Mi cuerpo debió de agradecer la perspectiva del aquel yantar de la señora de Villaespinosa; sin embargo, lo más curioso es que metí la comida en el macuto, me puse en marcha de nuevo bajo el sol, una cuesta que subía monte arriba hacia el noreste, y no dijo ni mu. Otra vez estábamos él y yo en armonía, él contento, yo admirado de su fuerza. Eché cuentas: cinco y media a dos, menos media hora del desayuno, eran ocho horas sin parar. Bravo, mi chico. Y nada, como le veía tan bien, pues adelante, hasta que encontremos una buena sombra, un buen prado, lo que no sucedió hasta que avistamos Pontils. Eugenio Trías había recién terminado con los capítulos de Bruckner y Mahler. Eran más de las tres de la tarde. La hora de dar cuenta de las rebanadas de pan de la señora, de su lata de atún, y de un par de lonchas de jamón que me quedaban. A ello le podré añadir un buén tazón de café con leche.

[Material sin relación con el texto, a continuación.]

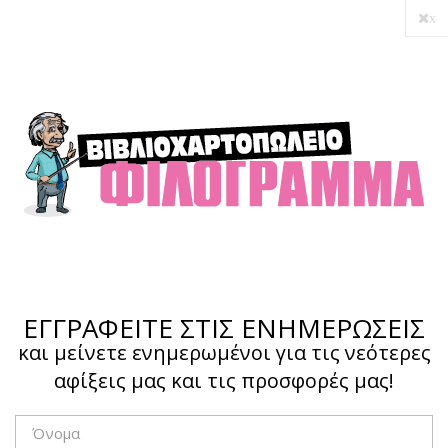
x
ΕΓΓΡΑΦΕΙΤΕ ΣΤΙΣ ΕΝΗΜΕΡΩΣΕΙΣ
και μείνετε ενημερωμένοι για τις νεότερες
αφίξεις μας και τις προσφορές μας!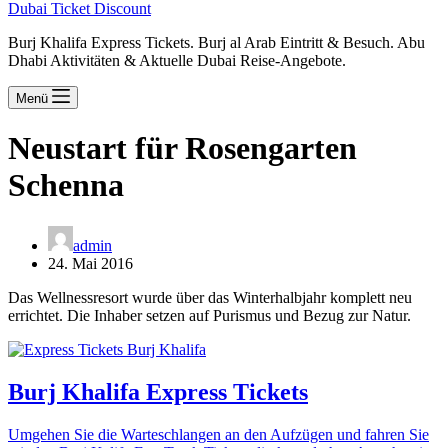
Dubai Ticket Discount
Burj Khalifa Express Tickets. Burj al Arab Eintritt & Besuch. Abu
Dhabi Aktivitäten & Aktuelle Dubai Reise-Angebote.
Menü
Neustart für Rosengarten
Schenna
admin
24. Mai 2016
Das Wellnessresort wurde über das Winterhalbjahr komplett neu
errichtet. Die Inhaber setzen auf Purismus und Bezug zur Natur.
Burj Khalifa Express Tickets
Umgehen Sie die Warteschlangen an den Aufzügen und fahren Sie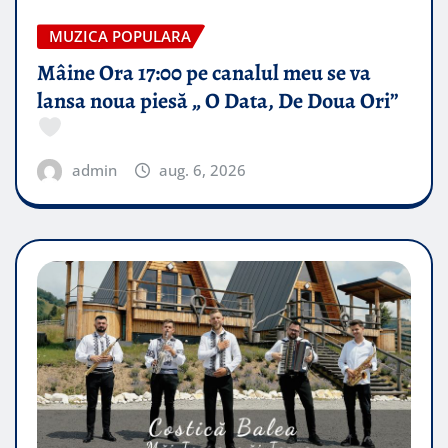
MUZICA POPULARA
Mâine Ora 17:00 pe canalul meu se va
lansa noua piesă „ O Data, De Doua Ori”
admin
aug. 6, 2026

Bueno, pues llegué a Pontils y naturalmente no había tampoco nada de nada; sólo me quedaba Bellprat, donde la señora que atendió a mis necesidades alimentarias me dijo que allí encontraría tienda y bar. Así que con la hora que se me echaba encima, y más por una razón bastante prosaica, y es que las pilas del gps estaban a punto de pasar a mejor vida. Y esa sí que podía ser gorda, porque mapa no llevo más que en el portátil. Así que apreté lo que pude con la idea de llegar a las ocho al pueblo. A unos cientos de metros me encuentro una pareja, no, nada, nada de nada tampoco; el pueblo está que se cae, aunque por el aspecto de alguna casa aislada parece que lo están levantando poco a poco. Me indican donde está la fuente. Esta noche me toca ayunar. Resignado tomo la pista adelante siguiendo las indicaciones del GR-7 y voy pensando en lo que me queda, tres rebanadas de pan de molde y un poco leche, eso es todo. Cuando la noche se está viniendo encima mi cuerpo me da un golpecito en el hombro y me dice que observe la aparición que se ha producido junto al camino, unos racimos de frutos negros cuelgan de las zarzamoras. Es una buena noticia, me convierto en un recolector del Neandertal por un buen rato; las moras directamente a la boca, estamos a principio de temporada pero ya va habiendo algunas maduras. Me lleva su tiempo la tarea, hasta que se hace de noche; algo ha satisfecho mi apetito. Vuelvo a echar cuentas, ahora de los kilómetros; la falta de aprovisionamiento por el camino, pueblos todos ellos tan grandes o más que otros que tenían de todo, me han obligado a hacer una jornada de cincuenta kilómetros. Y nada, aquí estamos mi cuerpo y yo más contentos que unas pascuas disfrutando de un ligero vientecillo, de las estrellas, del silencio, de los grillos grilleando en la hondonada. No va a pasar nada porque esta noche ayunemos un poco; mañana nos desquitaremos. Los tres cuartos de luna que corresponden a la noche de hoy, ya están sobre la líneas de los árboles iluminando mi vivac.